Republican President Donald Trump ordered DACA to end in March and asked Congress to come up with a legislative fix. But bipartisan congressional negotiations with the White House faltered last week, prompting Republican leaders to begin pushing for the passage of a stopgap measure to fund the government through Feb. 16.
The White House said on Wednesday it supported the passage of a short-term funding measure and that immigration talks could resume next week.
“Let’s make a budget deal by Friday and let’s come back to work aggressively on Monday and make a deal on DACA and responsible immigration reform,” White House spokeswoman Sarah Sanders said.
Republicans hold a 51-49 majority in the Senate and most legislation, including spending bills or an immigration deal, will require 60 votes to pass.
A vote on the bill is expected to come after 2:30 p.m. EST (1930 GMT), House Republican Majority Leader Kevin McCarthy said in a statement.

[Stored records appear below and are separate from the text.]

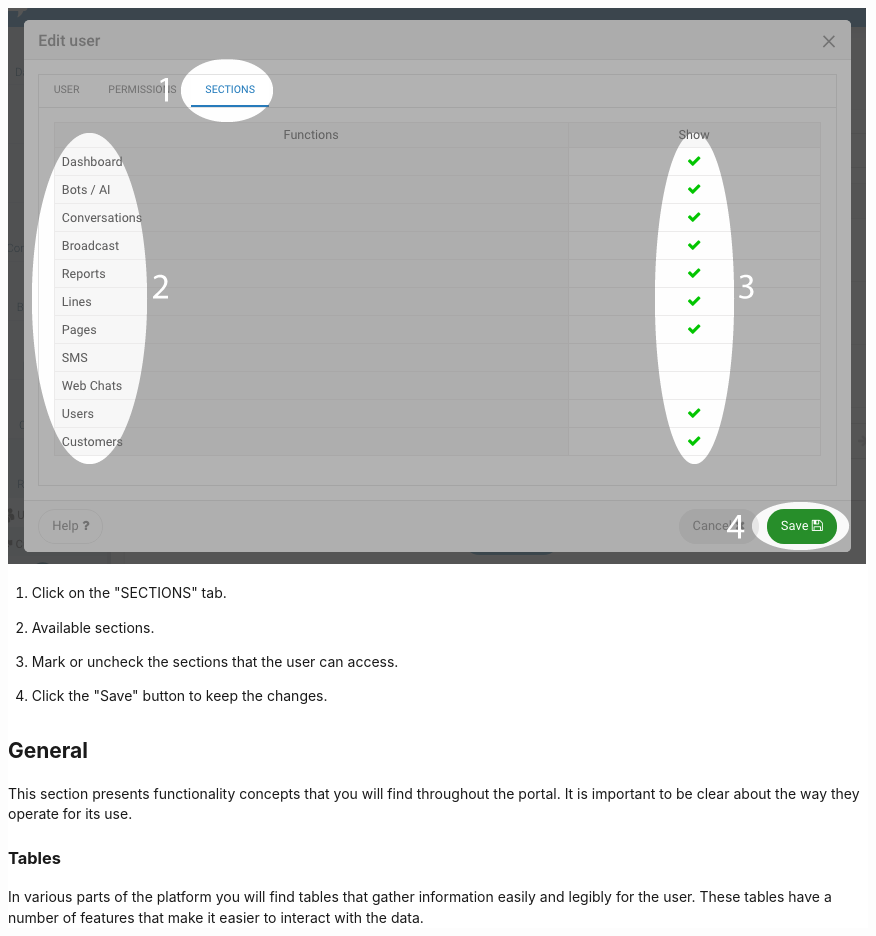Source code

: ![](../.gitbook/assets/users7.png)

1. Click on the "SECTIONS" tab.

2. Available sections.

3. Mark or uncheck the sections that the user can access.

4. Click the "Save" button to keep the changes.

## General

This section presents functionality concepts that you will find throughout the portal. It is important to be clear about the way they operate for its use.

### Tables

In various parts of the platform you will find tables that gather information easily and legibly for the user. These tables have a number of features that make it easier to interact with the data.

Senate Republican Majority Leader Mitch McConnell said the chamber would take up the short-term funding measure as soon as the House approves it.
But Senate Democratic leader Chuck Schumer said on Wednesday that there was “revulsion” among his colleagues for the stopgap proposal in the House and that an “overwhelming number” would not support it.
At least one Republican, Senator Lindsey Graham, who is involved in the immigration negotiations, has also said he would not vote for a short-term funding measure.
It was also unclear whether Republicans would have the votes in the House to pass a short-term fix since members of the conservative House Freedom Caucus prefer additional defense funding.
The group’s leader, Representative Mark Meadows, said on Thursday there was not yet enough support among conservatives for the short-term funding measure.
“We still don’t have the votes here in the House. We made good progress last night. Hopefully, we’ll get there today,” Meadows told MSNBC, the cable news network. He said he spoke with Trump on Wednesday night. “He does not want a shutdown. He made that very clear.”